While it was always our intention to kill as many people as possible – a goal assisted by individuals being “so over” wearing masks, washing their hands and socially distancing – we’d like to keep our relationship with mankind as amicable as possible, and so we will be ending the global pandemic with immediate effect.

We would have done this much sooner if we had known that really now people were so over this already.

So there you have it.

If only someone had made the point that really now they were so over this already previously.
We could have avoided an awful lot of fuss.

Personally, really now I’m so over people ignoring Covid-19 regulations because really now they are so over this already.

Want more regulations? Then just keep choosing to ignore the ones we have now.

Very straightforward stuff.


* clutches pearls, fans face, faints dramatically

Day 163 – A Youtube ad that I actually enjoyed

I was served this advert this morning ahead of a video I was going to watch.
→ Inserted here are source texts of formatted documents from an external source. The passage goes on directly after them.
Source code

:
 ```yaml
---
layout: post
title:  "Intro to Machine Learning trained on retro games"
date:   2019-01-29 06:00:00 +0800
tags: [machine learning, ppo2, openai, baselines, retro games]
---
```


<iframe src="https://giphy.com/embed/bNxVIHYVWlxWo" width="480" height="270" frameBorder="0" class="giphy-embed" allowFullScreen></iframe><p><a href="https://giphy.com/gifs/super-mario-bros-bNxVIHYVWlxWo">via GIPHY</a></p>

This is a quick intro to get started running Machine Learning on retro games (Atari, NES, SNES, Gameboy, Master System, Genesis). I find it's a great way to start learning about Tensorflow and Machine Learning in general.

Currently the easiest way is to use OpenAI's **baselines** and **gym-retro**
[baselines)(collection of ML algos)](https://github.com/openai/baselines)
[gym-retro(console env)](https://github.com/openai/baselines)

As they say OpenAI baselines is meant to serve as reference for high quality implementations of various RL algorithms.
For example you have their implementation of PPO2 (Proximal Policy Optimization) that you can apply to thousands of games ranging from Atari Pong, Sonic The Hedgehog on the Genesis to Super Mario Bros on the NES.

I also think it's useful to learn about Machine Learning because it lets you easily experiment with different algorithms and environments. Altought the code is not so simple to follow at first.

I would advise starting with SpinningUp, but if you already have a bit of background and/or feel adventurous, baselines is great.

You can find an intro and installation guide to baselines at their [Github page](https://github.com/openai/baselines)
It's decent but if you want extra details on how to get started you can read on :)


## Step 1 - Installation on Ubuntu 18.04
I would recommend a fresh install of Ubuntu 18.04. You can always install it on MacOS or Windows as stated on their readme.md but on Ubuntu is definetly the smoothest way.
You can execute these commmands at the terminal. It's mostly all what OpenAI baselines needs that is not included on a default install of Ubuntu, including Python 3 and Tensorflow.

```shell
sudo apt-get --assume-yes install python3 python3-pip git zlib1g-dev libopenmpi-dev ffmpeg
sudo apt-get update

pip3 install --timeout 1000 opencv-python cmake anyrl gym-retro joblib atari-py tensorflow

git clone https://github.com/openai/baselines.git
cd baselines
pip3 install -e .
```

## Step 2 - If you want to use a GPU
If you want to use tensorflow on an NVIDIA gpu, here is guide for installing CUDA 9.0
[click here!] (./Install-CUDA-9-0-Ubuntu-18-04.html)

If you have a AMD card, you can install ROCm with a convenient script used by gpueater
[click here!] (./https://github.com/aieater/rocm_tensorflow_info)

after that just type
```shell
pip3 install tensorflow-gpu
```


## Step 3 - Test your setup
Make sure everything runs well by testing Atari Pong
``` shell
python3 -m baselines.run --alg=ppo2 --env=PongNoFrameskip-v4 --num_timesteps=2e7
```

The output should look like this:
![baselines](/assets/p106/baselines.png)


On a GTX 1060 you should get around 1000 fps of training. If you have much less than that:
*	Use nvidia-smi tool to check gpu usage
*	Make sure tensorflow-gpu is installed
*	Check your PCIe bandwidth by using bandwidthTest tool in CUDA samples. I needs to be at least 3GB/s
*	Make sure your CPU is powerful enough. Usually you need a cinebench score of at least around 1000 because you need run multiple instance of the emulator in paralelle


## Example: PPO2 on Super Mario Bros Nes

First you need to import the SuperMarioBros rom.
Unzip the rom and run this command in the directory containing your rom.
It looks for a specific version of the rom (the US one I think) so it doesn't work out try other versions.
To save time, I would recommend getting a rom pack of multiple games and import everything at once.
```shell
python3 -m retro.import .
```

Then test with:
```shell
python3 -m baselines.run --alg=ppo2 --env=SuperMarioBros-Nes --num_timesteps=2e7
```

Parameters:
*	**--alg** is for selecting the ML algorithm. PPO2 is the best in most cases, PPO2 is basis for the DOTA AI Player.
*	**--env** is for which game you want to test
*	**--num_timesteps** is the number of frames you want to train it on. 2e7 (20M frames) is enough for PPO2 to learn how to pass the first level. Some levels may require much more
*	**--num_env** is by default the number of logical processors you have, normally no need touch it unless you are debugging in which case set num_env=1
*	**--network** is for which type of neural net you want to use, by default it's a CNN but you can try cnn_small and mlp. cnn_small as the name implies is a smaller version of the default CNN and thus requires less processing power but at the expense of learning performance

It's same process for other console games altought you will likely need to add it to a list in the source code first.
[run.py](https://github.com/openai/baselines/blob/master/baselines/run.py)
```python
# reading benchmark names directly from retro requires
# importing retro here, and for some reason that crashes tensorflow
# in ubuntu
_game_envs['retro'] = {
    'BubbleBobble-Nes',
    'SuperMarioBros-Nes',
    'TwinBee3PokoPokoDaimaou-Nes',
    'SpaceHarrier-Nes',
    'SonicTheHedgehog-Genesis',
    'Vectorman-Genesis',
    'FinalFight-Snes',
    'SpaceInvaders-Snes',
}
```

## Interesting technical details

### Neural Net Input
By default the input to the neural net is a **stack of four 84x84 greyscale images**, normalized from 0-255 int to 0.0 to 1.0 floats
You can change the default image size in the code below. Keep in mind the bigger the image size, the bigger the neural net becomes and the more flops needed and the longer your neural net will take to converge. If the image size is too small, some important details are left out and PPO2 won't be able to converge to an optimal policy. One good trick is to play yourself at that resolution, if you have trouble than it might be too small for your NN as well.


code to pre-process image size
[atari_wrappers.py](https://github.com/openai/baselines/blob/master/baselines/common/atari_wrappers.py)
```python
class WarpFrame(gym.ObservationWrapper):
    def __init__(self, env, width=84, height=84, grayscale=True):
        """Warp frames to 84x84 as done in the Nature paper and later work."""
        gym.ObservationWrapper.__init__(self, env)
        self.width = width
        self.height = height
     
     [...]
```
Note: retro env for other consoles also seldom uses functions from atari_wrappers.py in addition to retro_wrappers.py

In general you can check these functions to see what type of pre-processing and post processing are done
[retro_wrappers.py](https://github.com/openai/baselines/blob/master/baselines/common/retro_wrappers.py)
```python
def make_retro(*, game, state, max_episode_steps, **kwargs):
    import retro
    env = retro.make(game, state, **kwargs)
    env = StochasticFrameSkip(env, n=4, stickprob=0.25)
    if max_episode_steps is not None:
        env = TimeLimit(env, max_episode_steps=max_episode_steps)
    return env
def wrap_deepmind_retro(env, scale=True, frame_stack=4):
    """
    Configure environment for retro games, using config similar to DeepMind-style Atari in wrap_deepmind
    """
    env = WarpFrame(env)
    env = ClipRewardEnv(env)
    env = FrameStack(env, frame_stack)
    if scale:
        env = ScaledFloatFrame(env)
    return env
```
I automatically skip all the Youtube ads as soon as I am able to, but this one caught my attention, I watched it all the way through and I actually quite enjoyed it.

I mean, yes, it clearly starts in San Francisco and then races to Pretoria, but other than that mild inconsistency, very amusing. (To be honest, I’m also rather irritated that the thumbnail gives the plot away a bit, but these are mild concerns.)

Sadly, in looking it up to share here, I typed the name of the company into the Youtube search bar, and so you can guess what has been on the front end of every subsequent video I have opened since then.

So tomorrow, look out for a new post on here:

Day 164 – A Youtube ad that I am thoroughly sick of.